Fremantle is also earmarked for a major injection of new retail activity within the next two to three years with the development of Victoria Quay with 12,000sq m of retail, restaurant and café space below two contemporary office buildings of 14,000 square metres.

ING Real Estate has strong support from the Fremantle Chamber of Commerce to transform the heritage precinct, however some sections of the community and local council are proving difficult for the developers to win over.

In the meantime, Perth is in line for the opening of more neighbourhood centres, the first of which will open in Carramar and Ellenbrook in the coming year.

While many institutional investors upgrade and expand their existing portfolio of assets, a number of them are looking to boost their stocks.

Major assets to change hands in the past 12 months include the Midland Cinema complex for $5.5 million, the Ikea site on Scarborough Beach Road Osborne Park for over $19 million and City Central in the Murray Street Mall for $71.3 million.

Over the past ten years, Savills Research reveals total returns in the WA retail market were 17.8 per cent, at least one percentage point above the office market at 16.8 per cent and industrial market with 13 per cent.

Jones Lang LaSalle director of sales and investment Nigel Freshwater said much of the quality retail property in WA was tightly held at present because of the increase in retail turnover.

He said despite the situation, several institutions were buying and selling retail assets in a short period of time to take advantage of the strong market conditions, the most recent being GE Real Estate and its sale of the 160 Central retail and office complex in the CBD after only 15 months.

“Demand for quality retail assets in WA is extremely high.
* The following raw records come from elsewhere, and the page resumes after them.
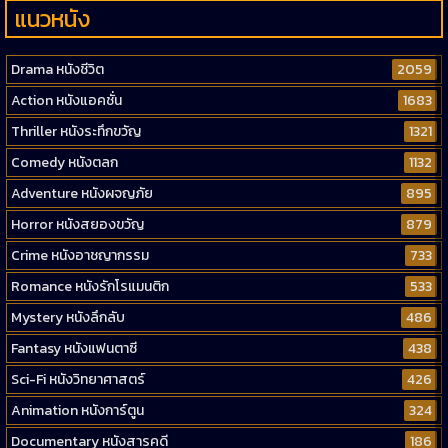
แนวหนัง
Drama หนังชีวิต
2059
Action หนังแอคชั่น
1683
Thriller หนังระทึกขวัญ
1321
Comedy หนังตลก
1132
Adventure หนังผจญภัย
895
Horror หนังสยองขวัญ
879
Crime หนังอาชญากรรม
733
Romance หนังรักโรแมนติก
533
Mystery หนังลึกลับ
486
Fantasy หนังแฟนตาซี
438
Sci-Fi หนังวิทยาศาสตร์
426
Animation หนังการ์ตูน
324
Documentary หนังสารคดี
186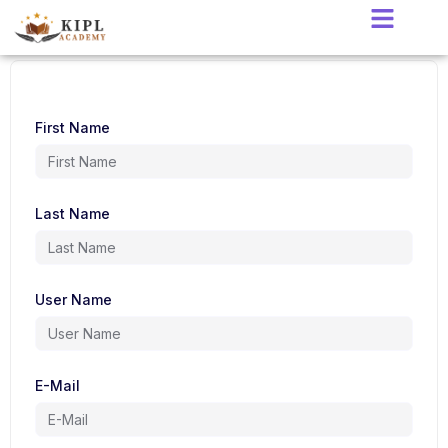
First Name
Last Name
User Name
E-Mail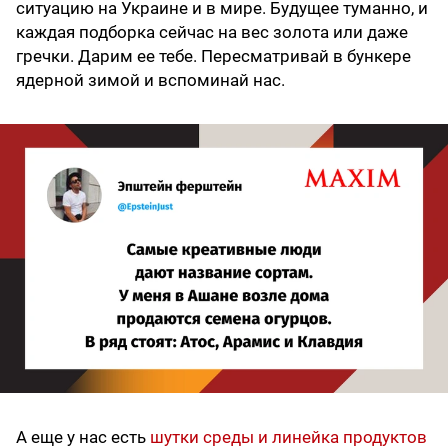
ситуацию на Украине и в мире. Будущее туманно, и
каждая подборка сейчас на вес золота или даже
гречки. Дарим ее тебе. Пересматривай в бункере
ядерной зимой и вспоминай нас.
А еще у нас есть
шутки среды и линейка продуктов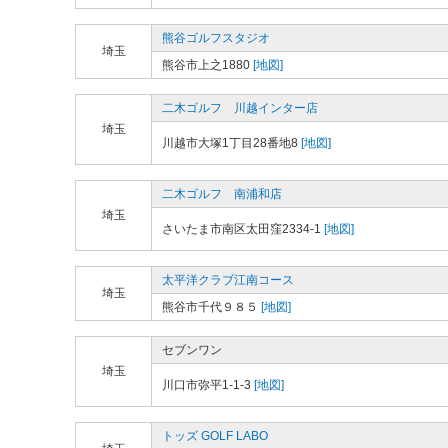
熊谷ゴルフスタジオ
埼玉
熊谷市上之1880
[地図]
二木ゴルフ 川越インター店
埼玉
川越市大塚1丁目28番地8
[地図]
二木ゴルフ 南浦和店
埼玉
さいたま市南区太田窪2334-1
[地図]
太平洋クラブ江南コース
埼玉
熊谷市千代９８５
[地図]
セブンワン
埼玉
川口市弥平1-1-3
[地図]
トッズ GOLF LABO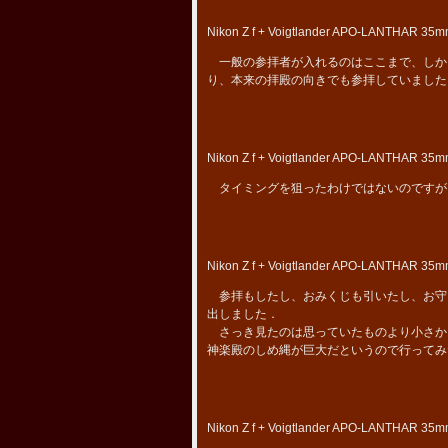
Nikon Z f + Voigtlander APO-LANTHAR 35mm
一般の参拝者が入れるのはここまで、しかも
り、本来の拝殿の向きでも参拝していました
Nikon Z f + Voigtlander APO-LANTHAR 35mm
タイミングを狙ったわけではないのですが
Nikon Z f + Voigtlander APO-LANTHAR 35mm
参拝もしたし、おみくじも引いたし、お守
出しました．
さっき見たのは思っていたものより小さか
神楽殿のしめ縄が巨大だというので行ってみ
Nikon Z f + Voigtlander APO-LANTHAR 35mm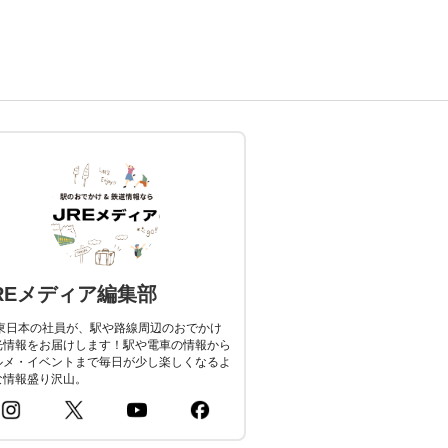
REメディア編集部
R東日本の社員が、駅や路線周辺のおでかけ
光情報をお届けします！駅や電車の情報から
ルメ・イベントまで毎日が少し楽しくなるよ
な情報盛り沢山。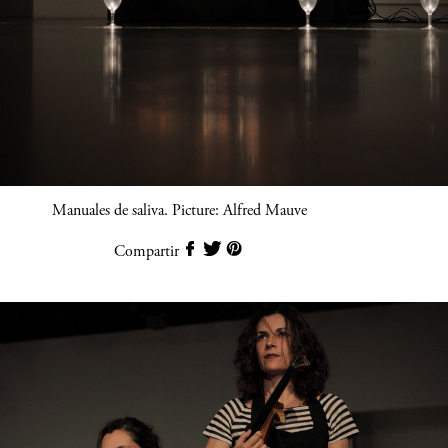
Manuales de saliva. Picture: Alfred Mauve
Compartir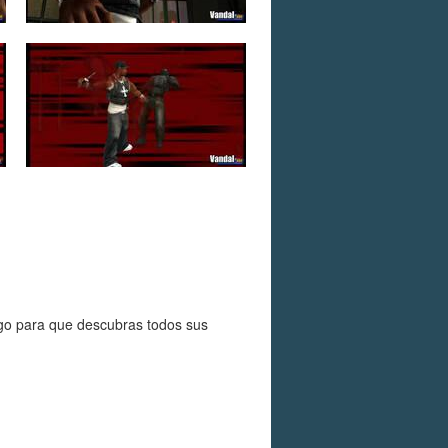
ego para que descubras todos sus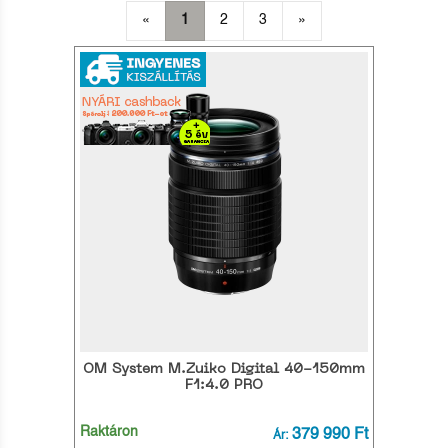
«
1
2
3
»
OM System M.Zuiko Digital 40-150mm
F1:4.0 PRO
Raktáron
379 990 Ft
Ár: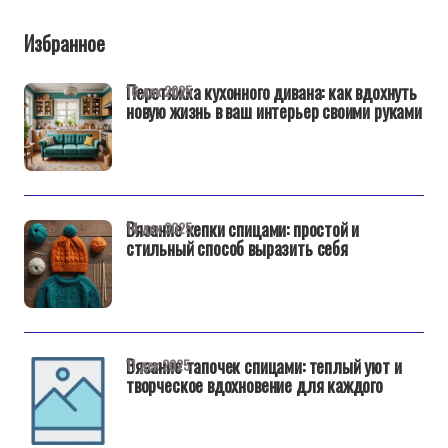
Избранное
Перетяжка кухонного дивана: как вдохнуть
16 дек 2025
новую жизнь в ваш интерьер своими руками
Вязание кепки спицами: простой и
14 дек 2025
стильный способ выразить себя
Вязание тапочек спицами: теплый уют и
11 дек 2025
творческое вдохновение для каждого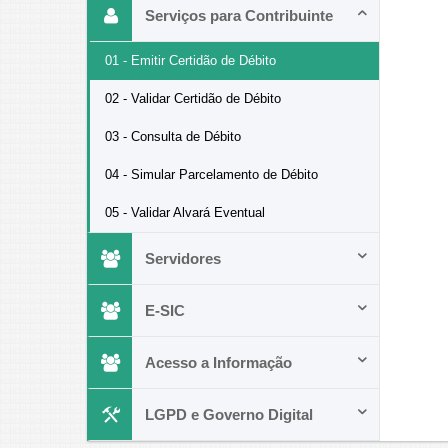
Serviços para Contribuinte
01 - Emitir Certidão de Débito
02 - Validar Certidão de Débito
03 - Consulta de Débito
04 - Simular Parcelamento de Débito
05 - Validar Alvará Eventual
Servidores
E-SIC
Acesso a Informação
LGPD e Governo Digital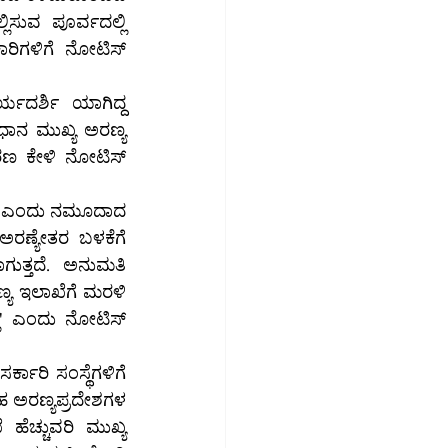
ಾರಿಗಳಿಗೆ ನೋಟಿಸ್ 
ರಣ್ಯೇತರ ಬಳಕೆಗೆ 
ತ್ತದೆ. ಅನುಮತಿ 
್ಯ ಇಲಾಖೆಗೆ ಮರಳಿ 
' ಎಂದು ನೋಟಿಸ್‌ 
್ಕಾರಿ ಸಂಸ್ಥೆಗಳಿಗೆ 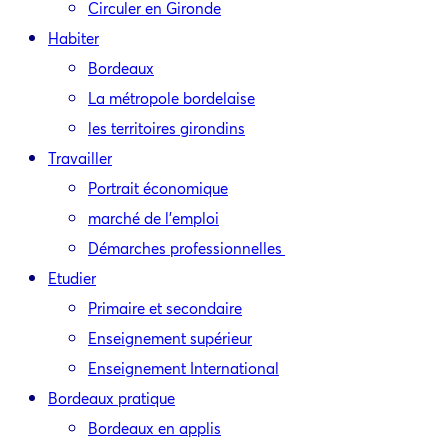
Circuler en Gironde
Habiter
Bordeaux
La métropole bordelaise
les territoires girondins
Travailler
Portrait économique
marché de l’emploi
Démarches professionnelles
Etudier
Primaire et secondaire
Enseignement supérieur
Enseignement International
Bordeaux pratique
Bordeaux en applis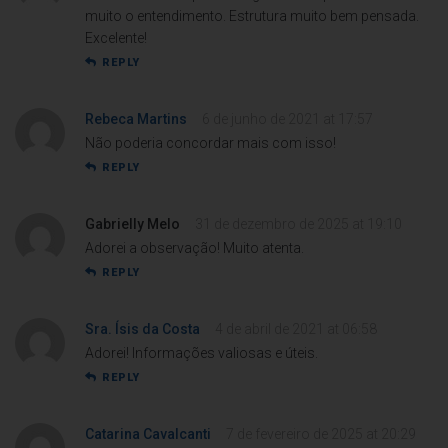
muito o entendimento. Estrutura muito bem pensada.
Excelente!
REPLY
Rebeca Martins
6 de junho de 2021 at 17:57
Não poderia concordar mais com isso!
REPLY
Gabrielly Melo
31 de dezembro de 2025 at 19:10
Adorei a observação! Muito atenta.
REPLY
Sra. Ísis da Costa
4 de abril de 2021 at 06:58
Adorei! Informações valiosas e úteis.
REPLY
Catarina Cavalcanti
7 de fevereiro de 2025 at 20:29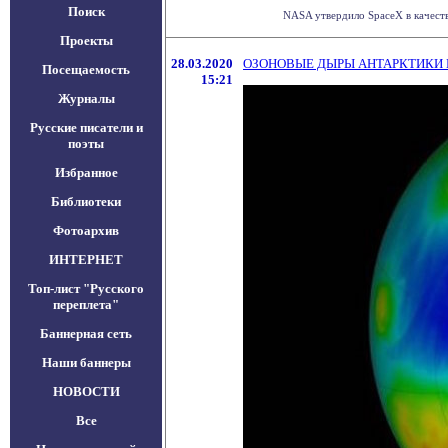
Поиск
NASA утвердило SpaceX в качеств
Проекты
28.03.2020
ОЗОНОВЫЕ ДЫРЫ АНТАРКТИКИ
Посещаемость
15:21
Журналы
Русские писатели и
поэты
Избранное
Библиотеки
Фотоархив
ИНТЕРНЕТ
Топ-лист "Русского
переплета"
Баннерная сеть
Наши баннеры
НОВОСТИ
Все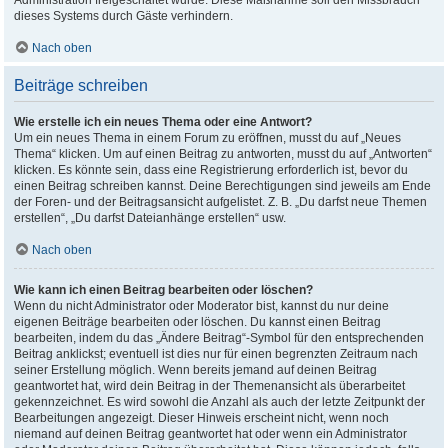
Administration freigeschaltet wurde. Diese Maßnahme soll den Missbrauch
dieses Systems durch Gäste verhindern.
Nach oben
Beiträge schreiben
Wie erstelle ich ein neues Thema oder eine Antwort?
Um ein neues Thema in einem Forum zu eröffnen, musst du auf „Neues
Thema“ klicken. Um auf einen Beitrag zu antworten, musst du auf „Antworten“
klicken. Es könnte sein, dass eine Registrierung erforderlich ist, bevor du
einen Beitrag schreiben kannst. Deine Berechtigungen sind jeweils am Ende
der Foren- und der Beitragsansicht aufgelistet. Z. B. „Du darfst neue Themen
erstellen“, „Du darfst Dateianhänge erstellen“ usw.
Nach oben
Wie kann ich einen Beitrag bearbeiten oder löschen?
Wenn du nicht Administrator oder Moderator bist, kannst du nur deine
eigenen Beiträge bearbeiten oder löschen. Du kannst einen Beitrag
bearbeiten, indem du das „Ändere Beitrag“-Symbol für den entsprechenden
Beitrag anklickst; eventuell ist dies nur für einen begrenzten Zeitraum nach
seiner Erstellung möglich. Wenn bereits jemand auf deinen Beitrag
geantwortet hat, wird dein Beitrag in der Themenansicht als überarbeitet
gekennzeichnet. Es wird sowohl die Anzahl als auch der letzte Zeitpunkt der
Bearbeitungen angezeigt. Dieser Hinweis erscheint nicht, wenn noch
niemand auf deinen Beitrag geantwortet hat oder wenn ein Administrator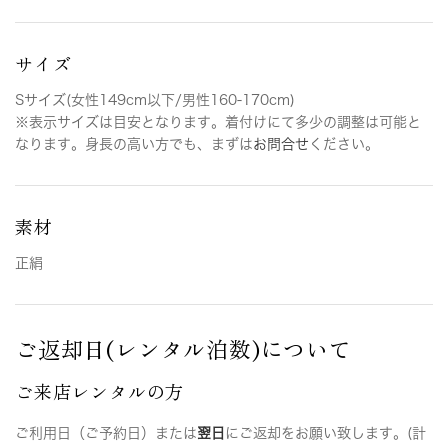
サイズ
Sサイズ(女性149cm以下/男性160-170cm)
※表示サイズは目安となります。着付けにて多少の調整は可能と
なります。身長の高い方でも、まずは
お問合せ
ください。
素材
正絹
ご返却日(レンタル泊数)について
ご来店レンタルの方
ご利用日（ご予約日）または
翌日
にご返却をお願い致します。(計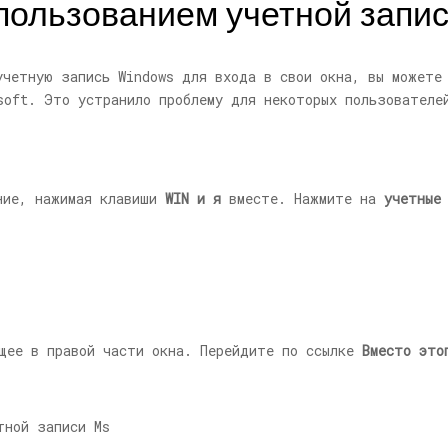
спользованием учетной записи
учетную запись Windows для входа в свои окна, вы можете
soft. Это устранило проблему для некоторых пользователе
ие, нажимая клавиши
WIN и я
вместе. Нажмите на
учетные
щее в правой части окна. Перейдите по ссылке
Вместо это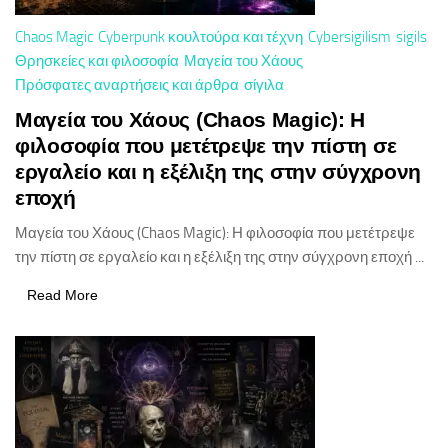
Chaos Magic
Cyberpunk κουλτούρα και τέχνη
Cybersigilism
sigils
Θρησκείες και φιλοσοφία
Μαγεία του Χάους
Πρόσφατες αναρτήσεις και άρθρα
σίγιλα
Μαγεία του Χάους (Chaos Magic): Η
φιλοσοφία που μετέτρεψε την πίστη σε
εργαλείο και η εξέλιξη της στην σύγχρονη
εποχή
Μαγεία του Χάους (Chaos Magic): Η φιλοσοφία που μετέτρεψε
την πίστη σε εργαλείο και η εξέλιξη της στην σύγχρονη εποχή ...
Read More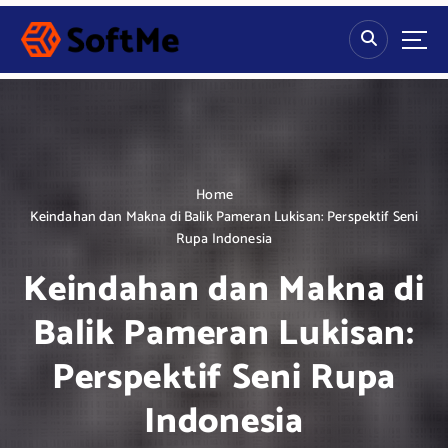
S
k
i
p
t
o
c
o
n
Home
t
Keindahan dan Makna di Balik Pameran Lukisan: Perspektif Seni
e
Rupa Indonesia
n
Keindahan dan Makna di
t
Balik Pameran Lukisan:
Perspektif Seni Rupa
Indonesia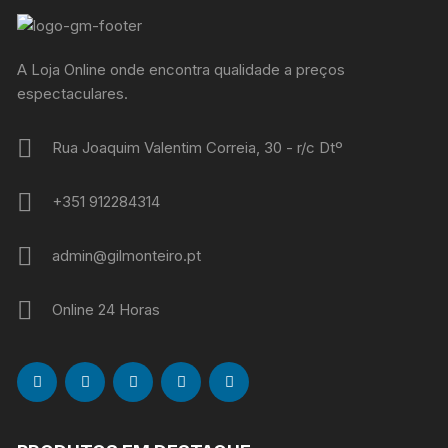
A Loja Online onde encontra qualidade a preços
espectaculares.
Rua Joaquim Valentim Correia, 30 - r/c Dtº
+351 912284314
admin@gilmonteiro.pt
Online 24 Horas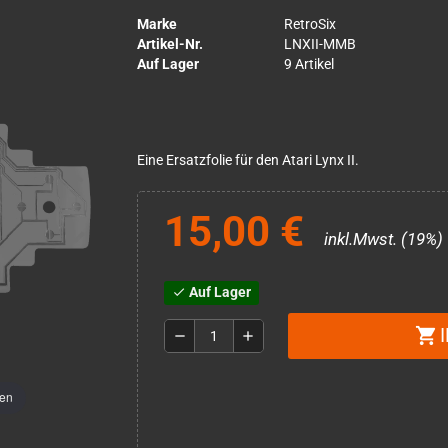
Marke
RetroSix
Artikel-Nr.
LNXII-MMB
Auf Lager
9 Artikel
Eine Ersatzfolie für den Atari Lynx II.
15,00 €
inkl.Mwst. (19%)
Auf Lager
check
shopping_cart
remove
add
men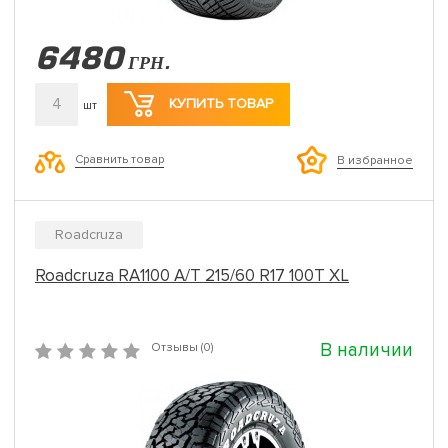
6480
ГРН.
4
КУПИТЬ ТОВАР
шт
Сравнить товар
В избранное
Roadcruza
Roadcruza RA1100 A/T 215/60 R17 100T XL
В наличии
Отзывы (0)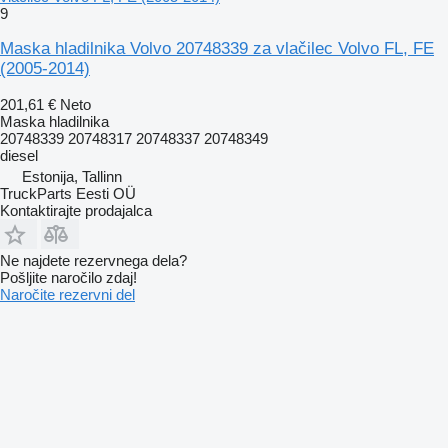
9
Maska hladilnika Volvo 20748339 za vlačilec Volvo FL, FE
(2005-2014)
201,61 €
Neto
Maska hladilnika
20748339 20748317 20748337 20748349
diesel
Estonija, Tallinn
TruckParts Eesti OÜ
Kontaktirajte prodajalca
Ne najdete rezervnega dela?
Pošljite naročilo zdaj!
Naročite rezervni del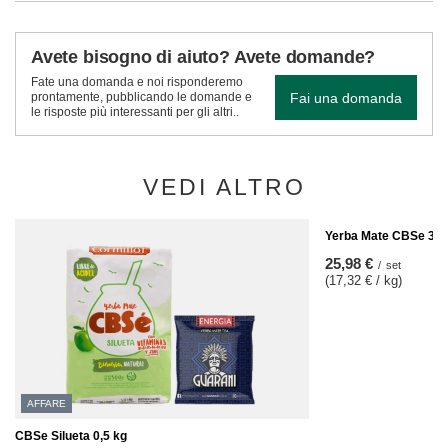
Avete bisogno di aiuto? Avete domande?
Fate una domanda e noi risponderemo
Fai una domanda
prontamente, pubblicando le domande e
le risposte più interessanti per gli altri..
VEDI ALTRO
Yerba Mate CBSe 3x5
25,98 €
/
set
(17,32 € / kg)
AFFARE
CBSe Silueta 0,5 kg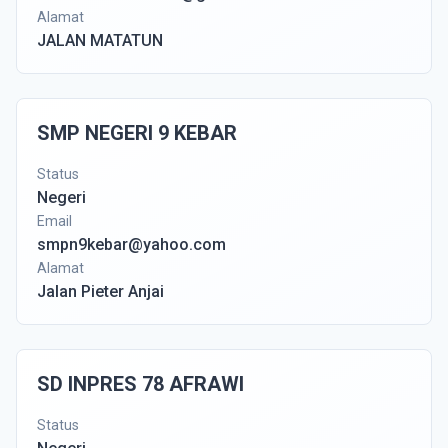
Alamat
JALAN MATATUN
SMP NEGERI 9 KEBAR
Status
Negeri
Email
smpn9kebar@yahoo.com
Alamat
Jalan Pieter Anjai
SD INPRES 78 AFRAWI
Status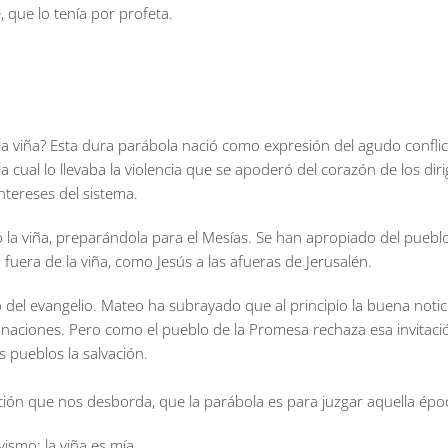
 que lo tenía por profeta.
 viña? Esta dura parábola nació como expresión del agudo conflicto
a cual lo llevaba la violencia que se apoderó del corazón de los di
intereses del sistema.
o la viña, preparándola para el Mesías. Se han apropiado del puebl
 fuera de la viña, como Jesús a las afueras de Jerusalén.
del evangelio. Mateo ha subrayado que al principio la buena notici
s naciones. Pero como el pueblo de la Promesa rechaza esa invitaci
s pueblos la salvación.
ón que nos desborda, que la parábola es para juzgar aquella época 
ismo: la viña es mía.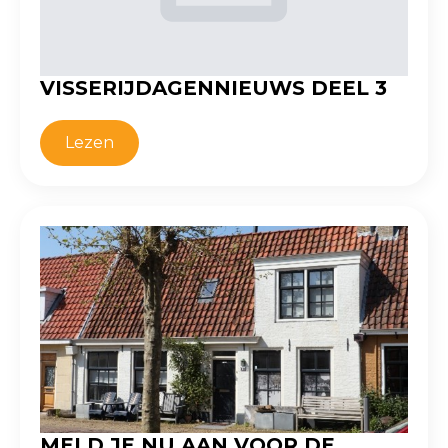
VISSERIJDAGENNIEUWS DEEL 3
Lezen
MELD JE NU AAN VOOR DE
We’re seeing a lot of cashed up local buyers and syndicates, as well as institutional investors and trusts from the east coast looking to buy in Perth. Since the beginning of the year, CBD retail yields have firmed by a half of a per cent to the current range of 5.5 per cent to 7.5 per cent,” he said.

Mr Freshwater said he expected yields to tighten further next year, with modest rental growth forecast.

“We’ve been asking ourselves this question over the past 12 months ‘just how low can it go?”